Anda en el tocador, dice uno de sus asistentes.
Llegan 14 chambelanes (Alberto Hurtado, Tony Castro y Luis Fernando Salazar son tres de ellos) y el chambelán de honor (el cual, en teoría, es Diego del Bosque, presidente de Morena en Coahuila).
Ensayan la coreografía del corrido bélico ya clásico en fiestas de XV años: “La Hija del Señor” de César Insunza, sin balacera incluida, porque el Fiscal Federico Fernández clausuraría el evento en 30 segundos.
Entusiasmo les sobra a los “plebes”, pero les falta “tumbao” o, en otras palabras, sentimiento, coordinación y disciplina.
Con rostro angustiado, Cinthia pregunta: “de haber fiesta de XV años, ¿dónde sentaremos a los priistas reciclados cómo Ricardo Mejía y Tony Flores, porque los dos, no te aguites Pily de Aguinaga, tu esposo Shamir no cuenta, traicionan con su pasado priista la pureza del movimiento?”

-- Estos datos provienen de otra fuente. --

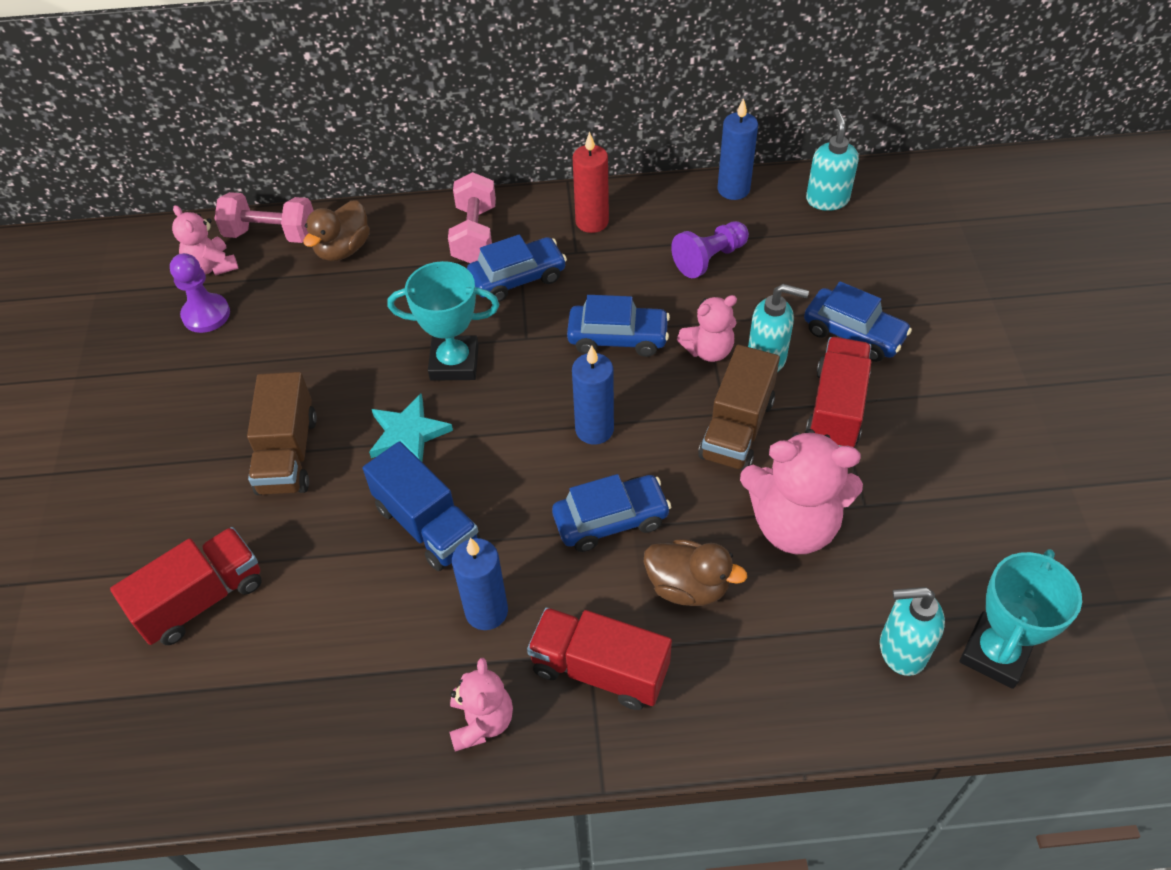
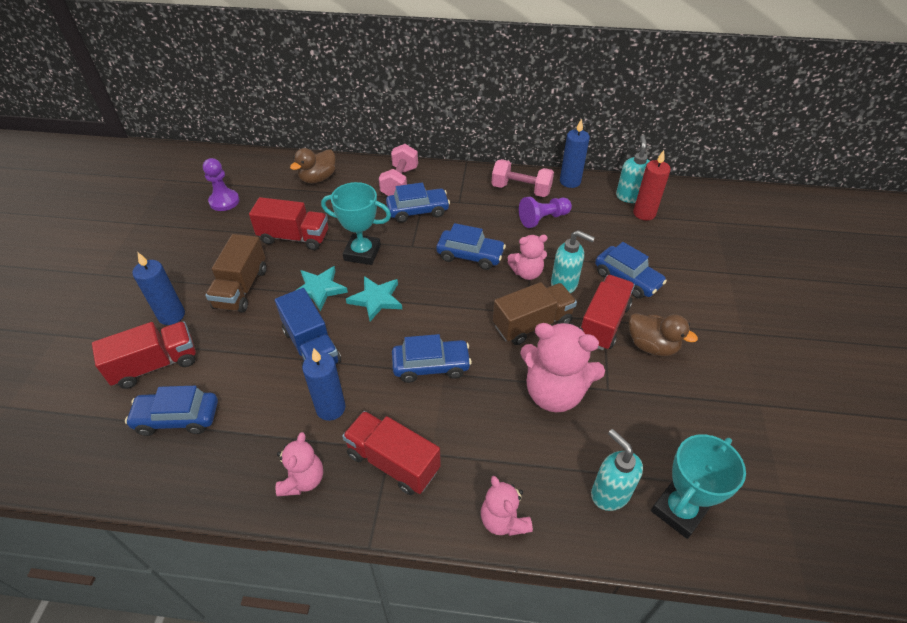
camera: 10 degrees right, 5 degrees down
(212, 266) = (238, 176): pink teddy bear -> pink teddy bear (503, 520)
(267, 672) = (177, 418): none -> blue car
(271, 234) = (279, 164): pink dumbbell -> pink dumbbell (521, 190)
(340, 356) = (294, 237): none -> red truck
(499, 433) = (376, 299): none -> turquoise star
(592, 222) = (474, 186): red candle -> red candle (644, 213)
(594, 429) = (438, 308): blue candle -> blue candle (171, 315)
(687, 586) = (470, 419): brown duck -> brown duck (652, 346)
(737, 429) = (532, 324): brown truck -> brown truck turned 150 degrees counterclockwise
(901, 650) = (609, 493): turquoise soap dispenser -> turquoise soap dispenser turned 45 degrees clockwise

“La cumbia y el desmadre ya llegó. La cumbia y el desmadre ya está aquí…”
Sí así estará el fiestón, imagine usted, apreciado lector, cómo estará “el after”: Morena en Coahuila, no tiene una centralización operativa con legitimidad local: una profesionalización de cuadros (no solo leales a los programas sociales); una narrativa territorial diferenciada; una gestión inteligente de alianzas y reciclajes políticos y una cohesión interna postelectoral que resista el desmadre que viven en la actualidad a 9 días de iniciar las campañas electorales.
“La cumbia y el desmadre ya llegó. La cumbia y el desmadre ya está aquí…a pa´desmadrito, ito, ito, ito, ito…”.